If all you paid attention to were the Dow Jones index and the unemployment rate, you would be justifiably confused. The disconnect between Wall Street and Main Street has rarely been greater.

I asked a few economists what indicators they look at for clues beyond the headlines.

Jeff Rosensweig, professor at the Goizueta Business School at Emory University, watches the change in the final sales component of the Gross Domestic Product report. In other words, not just what was produced, but what was actually sold.

Here’s what the professor knows: Firms produce a product. If sales are better than expected, inventories are drawn down and firms will likely ramp up production. This might mean adding more hours for workers or more workers.

But if few are buying what is being produced, inventory builds up and firms will slash production by eliminating hours and eventually workers.

For the third quarter, production grew faster than sales. That doesn’t bode well for jobs.

“We will see more unemployment,” the professor says of the report that had GDP increasing 2.8 percent, vs. a 1.9 percent increase for final sales.

When Rosensweig sees final sales approaching the 3 percent growth rate, he expects hiring to follow.

Mark Vitner, managing director and senior economist at Wells Fargo Securities, watches what he calls the income proxy, a measure of income earned from work.

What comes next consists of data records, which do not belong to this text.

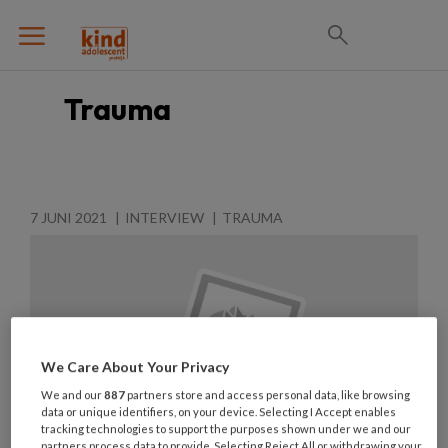
Trauma
7 JUNI 2021
INTERVIEW
TRAUMA
We Care About Your Privacy
We and our
887
partners store and access personal data, like browsing
data or unique identifiers, on your device. Selecting I Accept enables
tracking technologies to support the purposes shown under we and our
partners process data to provide. Selecting Reject All or withdrawing your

Or in these times, how much purchasing power has been lost.

Income earned from work has fallen 14.9 percent since the recession began in December 2007, compared to a 6.4 percent drop in employment, according to Vitner.

Incomes have fallen more than employment because many who are still employed are working fewer hours or receiving smaller commissions and bonuses, Vitner explained in an e-mail.

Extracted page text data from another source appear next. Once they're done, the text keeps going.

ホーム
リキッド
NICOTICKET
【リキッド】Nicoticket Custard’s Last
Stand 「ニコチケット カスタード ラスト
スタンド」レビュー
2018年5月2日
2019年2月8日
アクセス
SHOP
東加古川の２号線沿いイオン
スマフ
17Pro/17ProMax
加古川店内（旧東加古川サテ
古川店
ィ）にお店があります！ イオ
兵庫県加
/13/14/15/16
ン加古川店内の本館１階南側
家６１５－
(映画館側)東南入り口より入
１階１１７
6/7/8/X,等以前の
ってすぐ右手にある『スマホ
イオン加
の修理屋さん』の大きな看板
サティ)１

“The drop in income earned from work tells me that the damage to household finances is far worse than you would assume by simply looking at the unemployment rate.”

Vitner says all this suggests the recovery will be extremely sluggish as households pay down debt, rebuild savings and find ways to make up for the income lost over the past two years.

For Adrian Cronje, chief investment officer and founding partner of Atlanta’s Balentine LLC, a recovery will take hold when the banks are back to lending and consumers and businesses are back to borrowing.

On the supply side of credit, Cronje looks at banks’ balance sheets to see that banks still aren’t lending.

On the demand side, Cronje watches the report on applications for new mortgages because he believes mortgages are the main “demand for credit” for households.

Yet, even with rates the lowest since spring, the four-week average for mortgage applications has barely nudged upward.

Cronje also watches “borrowing” through credit card debt, which continues to decline.

In total, what these economists see is hardly encouraging. The hemorrhaging may have stopped but the patient is still in serious condition.

Wall Street may be counting its year-end bonuses from this remarkable yet enigmatic bull market, but south of Manhattan there’s a world of hurt.